Collaco Roy F, Bevington Joyce M, Bhrigu Vipul, Kalman-Maltese Vivian, Trempe James P
Department of Biochemistry and Cancer Biology, University of Toledo, College of Medicine, Toledo, OH 43614-2598, USA.
Virology. 2009 Sep 15;392(1):24-33. doi: 10.1016/j.virol.2009.06.005. Epub 2009 Jul 23.
During adeno-associated virus and adenovirus (AAV/Ad) coinfection, accumulation of viral genomes and proteins can alter cellular stress responses. To determine how AAV/Ad coinfection affects the host we screened over 60 cellular proteins for their responses. AAV/Ad coinfections induce a robust DNA damage response (DDR) that is distinct from that induced by Ad infection alone. Using chemical inhibitors, deficient cell lines and siRNA knockdowns of the DDR kinases, ATM, ATR and DNA-PK, we determined that DNA-PK and ATM kinases are the initial transducers of this response. AAV/Ad coinfection induces ATM- and DNA-PK mediated phosphorylation of RPA2, NBS1, H2AX and the checkpoint kinases CHK1/2. Inhibition of one or more of the DDR kinases reduces the level of phosphorylation of downstream targets but does not dramatically reduce Ad or AAV protein expression. However, AAV DNA levels are moderately affected by kinase inhibition. These experiments provide new insights into the cellular responses to AAV/Ad coinfections.
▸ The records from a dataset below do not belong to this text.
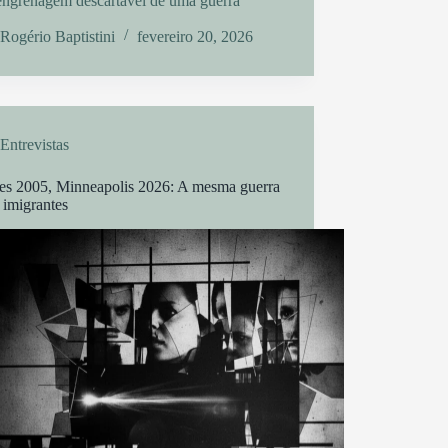
engrenagem descartável de uma guerra
.
Rogério Baptistini
fevereiro 20, 2026
Entrevistas
es 2005, Minneapolis 2026: A mesma guerra
 imigrantes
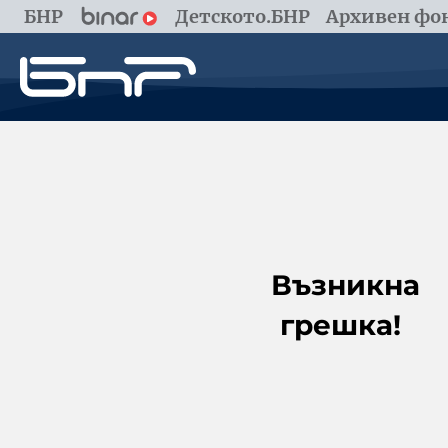
БНР
Детското.БНР
Архивен фон
Възникна
грешка!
在腺相关病毒与腺病毒(AAV/Ad)共感染期间,病毒基因组和蛋白质的积累可改变细胞应激反应。为了确定AAV/Ad共感染如何影响宿主,我们筛选了60多种细胞蛋白以观察它们的反应。AAV/Ad共感染会引发强烈的DNA损伤反应(DDR),这与单独由腺病毒感染引发的反应不同。使用化学抑制剂、DDR激酶缺陷细胞系以及DDR激酶ATM、ATR和DNA-PK的小干扰RNA敲低,我们确定DNA-PK和ATM激酶是这种反应的初始转导因子。AAV/Ad共感染诱导ATM和DNA-PK介导的RPA2、NBS1、H2AX以及检查点激酶CHK1/2的磷酸化。抑制一种或多种DDR激酶会降低下游靶点的磷酸化水平,但不会显著降低腺病毒或AAV蛋白的表达。然而,AAV DNA水平会受到激酶抑制的适度影响。这些实验为细胞对AAV/Ad共感染的反应提供了新的见解。